Jocelyne Bloch

ORCID iD
https://orcid.org/0000-0002-6405-1590

Biography

Dr Jocelyne Bloch graduated in the Faculty of Medicine of Lausanne University in December 1994. She trained in Neurosurgery with Prof Nicolas de Tribolet, Prof Arnaldo Benini and Prof Jean Guy Villemure in Lausanne and Zurich and obtained her neurosurgical degree in 2002. She specialized in stereotactic and functional neurosurgery, and acquired an extensive experience and expertise in deep brain stimulation (DBS) and neuromodulation for movement disorders, pain and epilepsy. She is in charge of the functional neurosurgical unit at the CHUV. Very active in experimental medicine and translational neuroscience, she nourishes a profound interest in the development of new indications for DBS, and in advancing technologies and therapeutic paradigms in neuromodulation, neuro-regeneration, and cell therapy. She seeks to gather all these novel therapeutic strategies under a common umbrella that will foster optimization of treatment options for patients suffering from neurological impairments. From 1997 to 1999, she joined the laboratory led by Prof Patrick Aebischer where she performed both basic and translational research projects in the field of gene therapy and neuroregeneration. She acquired a substantial experience in experimental neurosurgery in multiple animal models of neurological disorders including Parkinson’s disease and spinal cord injury. She contributed to two high-profile studies in non-human primates published in Science and Nature Medicine. She continues fruitful collaborations with Prof Eric Rouiller, who leads the Primate center in Fribourg. In collaboration with Dr Jean François Brunet, she is pioneering the development of adult brain cell autologous transplantation for patients with stroke.
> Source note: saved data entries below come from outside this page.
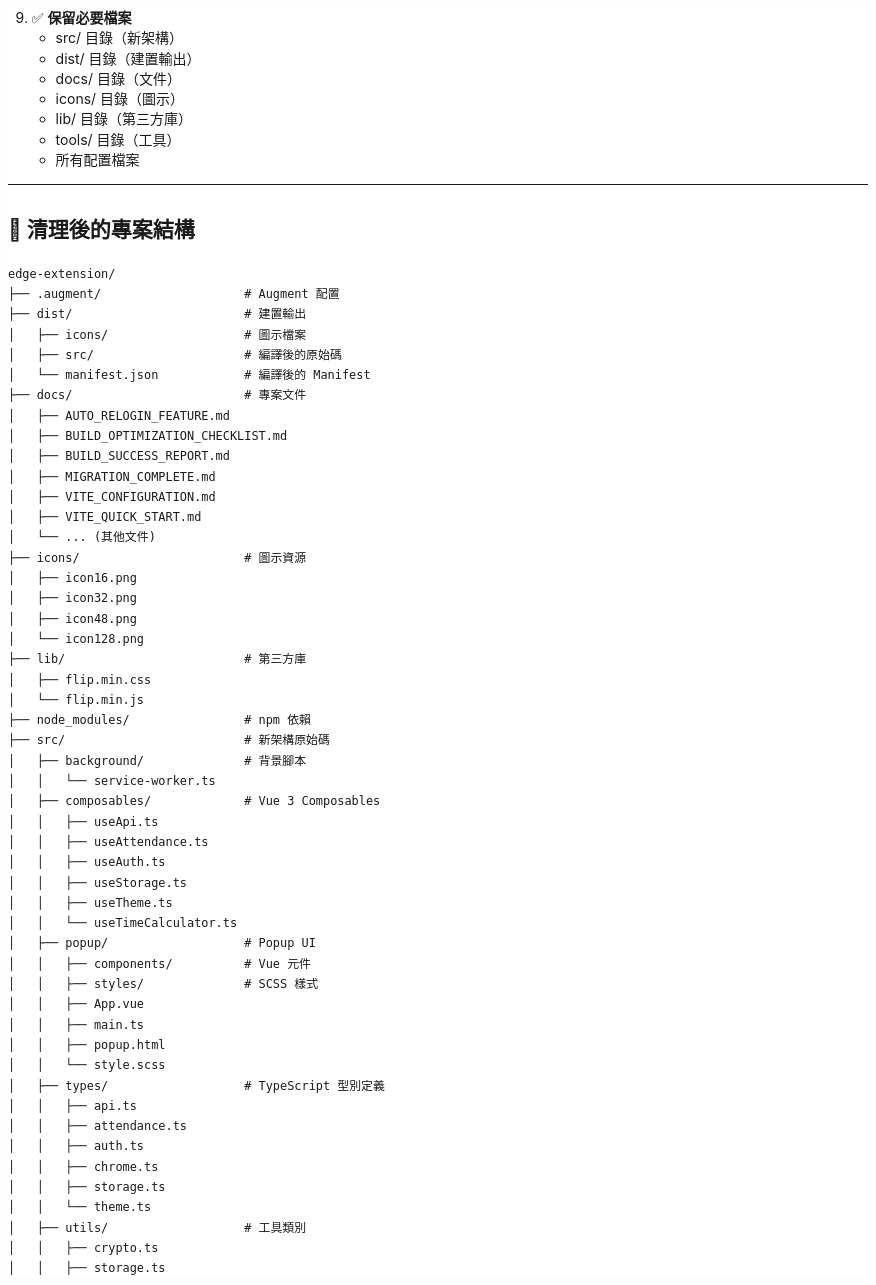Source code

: 9. ✅ **保留必要檔案**
   - src/ 目錄（新架構）
   - dist/ 目錄（建置輸出）
   - docs/ 目錄（文件）
   - icons/ 目錄（圖示）
   - lib/ 目錄（第三方庫）
   - tools/ 目錄（工具）
   - 所有配置檔案

---

## 📁 清理後的專案結構

```
edge-extension/
├── .augment/                    # Augment 配置
├── dist/                        # 建置輸出
│   ├── icons/                   # 圖示檔案
│   ├── src/                     # 編譯後的原始碼
│   └── manifest.json            # 編譯後的 Manifest
├── docs/                        # 專案文件
│   ├── AUTO_RELOGIN_FEATURE.md
│   ├── BUILD_OPTIMIZATION_CHECKLIST.md
│   ├── BUILD_SUCCESS_REPORT.md
│   ├── MIGRATION_COMPLETE.md
│   ├── VITE_CONFIGURATION.md
│   ├── VITE_QUICK_START.md
│   └── ... (其他文件)
├── icons/                       # 圖示資源
│   ├── icon16.png
│   ├── icon32.png
│   ├── icon48.png
│   └── icon128.png
├── lib/                         # 第三方庫
│   ├── flip.min.css
│   └── flip.min.js
├── node_modules/                # npm 依賴
├── src/                         # 新架構原始碼
│   ├── background/              # 背景腳本
│   │   └── service-worker.ts
│   ├── composables/             # Vue 3 Composables
│   │   ├── useApi.ts
│   │   ├── useAttendance.ts
│   │   ├── useAuth.ts
│   │   ├── useStorage.ts
│   │   ├── useTheme.ts
│   │   └── useTimeCalculator.ts
│   ├── popup/                   # Popup UI
│   │   ├── components/          # Vue 元件
│   │   ├── styles/              # SCSS 樣式
│   │   ├── App.vue
│   │   ├── main.ts
│   │   ├── popup.html
│   │   └── style.scss
│   ├── types/                   # TypeScript 型別定義
│   │   ├── api.ts
│   │   ├── attendance.ts
│   │   ├── auth.ts
│   │   ├── chrome.ts
│   │   ├── storage.ts
│   │   └── theme.ts
│   ├── utils/                   # 工具類別
│   │   ├── crypto.ts
│   │   ├── storage.ts
```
She also collaborates with Prof Grégoire Courtine and Prof José del R. Millan, who are both professors in the center for neuroprosthetics at EPFL. These research projects focus on the translation of electrochemical neuromodulation therapies to improve locomotion after spinal cord injury in humans, and for the development of closed-loop DBS strategies in Parkinsonian patients.